En 2010, les archives de la ville de Stockholm ont mis en place une e-plateforme ayant pour fonction d’une part de stocker des données électroniques (documents numérisés ou nativement numériques) et d’autre part de créer un accès en ligne pour le public. Il a été soulevé lors de la rencontre la question de la conservation des originaux des documents numérisés. La numérisation de substitution étant encore un débat assez houleux actuellement à Stockholm, il a été choisi de conserver les deux versions pour le moment. Tout comme nous, l’ignorance actuelle concernant la fiabilité future et le délai d’obsolescence des supports électroniques est source de doutes chez les archivistes et records-managers suédois quant à la destruction des documents sur supports traditionnels en dépit de leur numérisation. De plus, si ce constat est valable à Stockholm, il peut différer ailleurs dans le pays, la numérisation de substitution dépendant grandement de la géographie et de la localité, y compris pour les documents conservés de manière définitive. L’existence mixte des documents est cependant un argument avancé pour favoriser l’accessibilité de ces derniers aux publics. Ces publics englobent bien évidemment les publics extérieurs, mais également les publics internes à l’organisme, c’est-à-dire les autres services de la municipalité. Ce développement de l’archivage électronique dans les services suit les préconisations des archives nationales du pays, mais est considéré comme étant trop lent à l’heure actuelle par les archivistes suédois.

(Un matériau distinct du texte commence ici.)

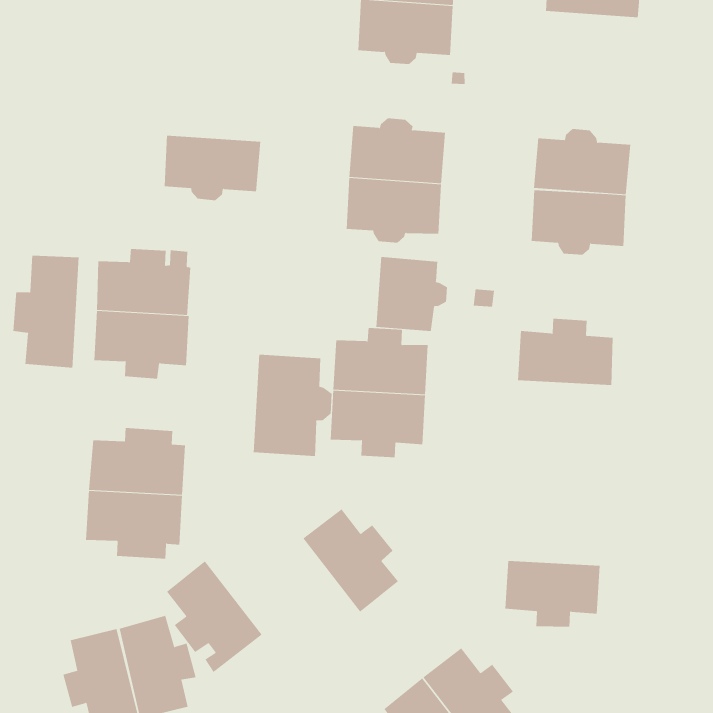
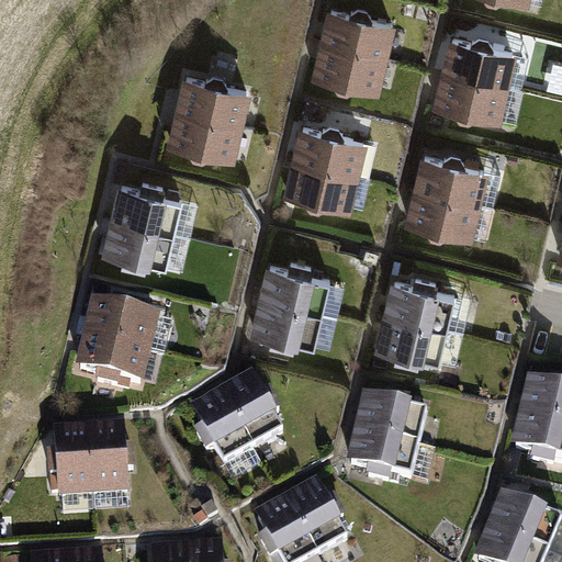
building: none -> [436,71,506,121]
building: none -> [178,74,248,124]
building: [13,255,79,368] -> none
building: [376,256,447,332] -> none
building: [253,354,332,457] -> none
building: none -> [375,314,446,367]
building: none -> [356,394,425,447]
building: [166,560,263,673] -> [192,394,251,470]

Pour ceux qui ont le sentiment que le rapport au public et notamment les chercheurs est un des piliers des archives publics, le système suédois pourra surprendre ou même décevoir. En effet, le rapport au public dans les archives municipales de la capitale du pays nordique peut être qualifié de mercantile. Rien que dans la désignation de ce public, les termes suédois ou anglais employés se traduisent par « clients » et non « public » ou « lecteurs ». Par ailleurs, l’archivage des dossiers est payant (approximativement seize euros le mètre linéaire) lorsque des personnes physiques ou morales veulent stocker leurs archives dans les archives municipales ou nationales. Est également payant la consultation des documents papiers aux archives de Stockholm, à l’inverse des archives numériques (d’où les développements des programmes de numérisation précédemment évoqués). De plus, ce sont des archives utilisées à des fins administratives. Les notions de recherche historique ou de valorisation du patrimoine sont quasi inexistantes.

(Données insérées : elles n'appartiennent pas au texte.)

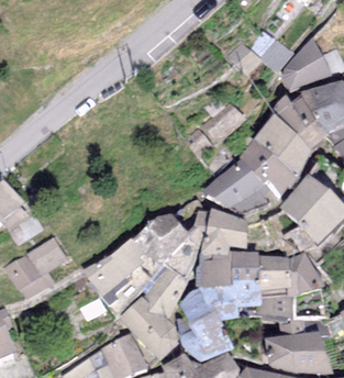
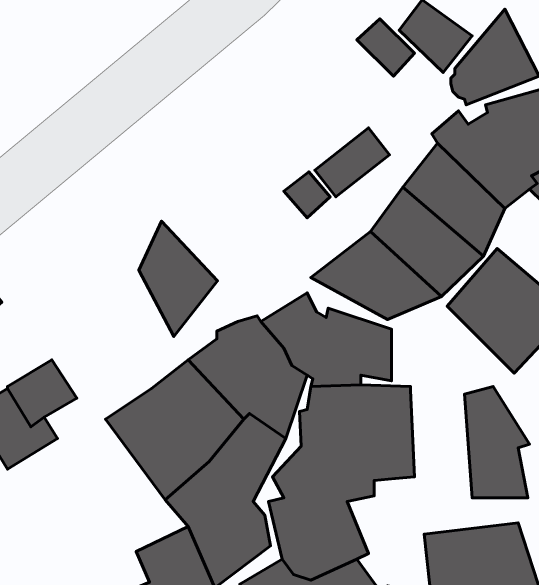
building: none -> [139,221,218,336]
building: [249,255,293,321] -> none

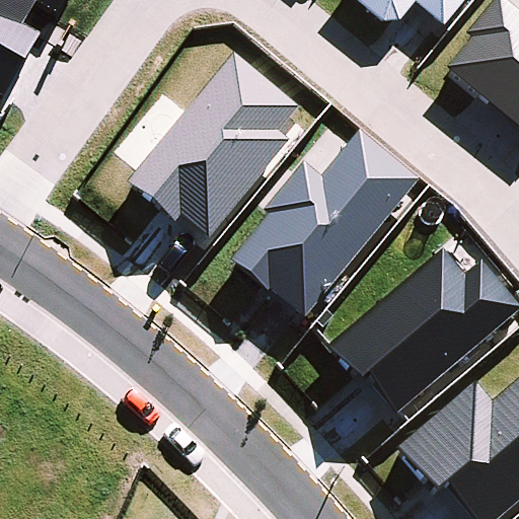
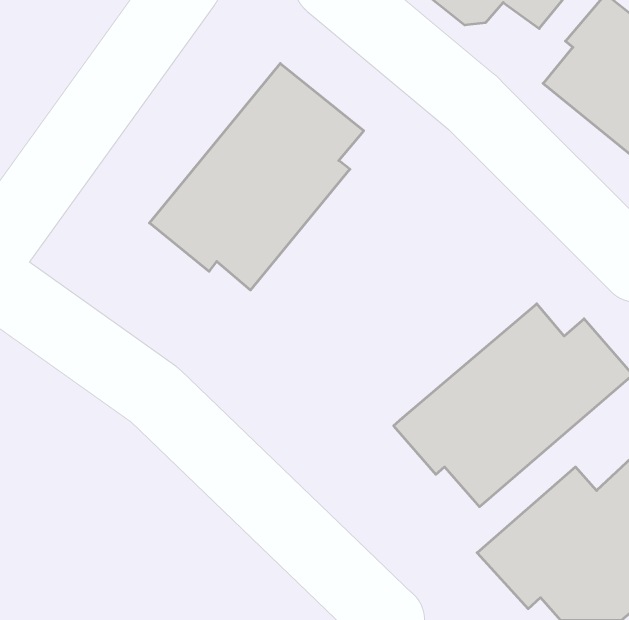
building: [232,128,421,315] -> none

Un aspect de la relation public/archives très méconnu en France est exploité pour les archives de Stockholm : une relation collaborative est entretenue avec le public. En effet, le public, parfois non professionnel, peut se proposer pour participer à l’élaboration des instruments de recherche ou à l’indexation en ligne. Si cette méthode peut renforcer le travail des archivistes, le résultat peut être à double tranchant car le phénomène est assez peu contrôlé et la qualité peut parfois laisser à désirer : en effet, il suffit de créer un compte pour participer.

Après un repas commun offert par les archives, la délégation a ensuite profité des locaux pour faire une réunion de mise au point puis est repartie. La rencontre fut très instructive du fait de cette diversité énorme entre deux systèmes pourtant publics et du temps d’échange organisé par Mme Martinez. Cela a permis, à nous autres stagiaires, de comprendre la particularité du système français avec ses avantages et ses inconvénients.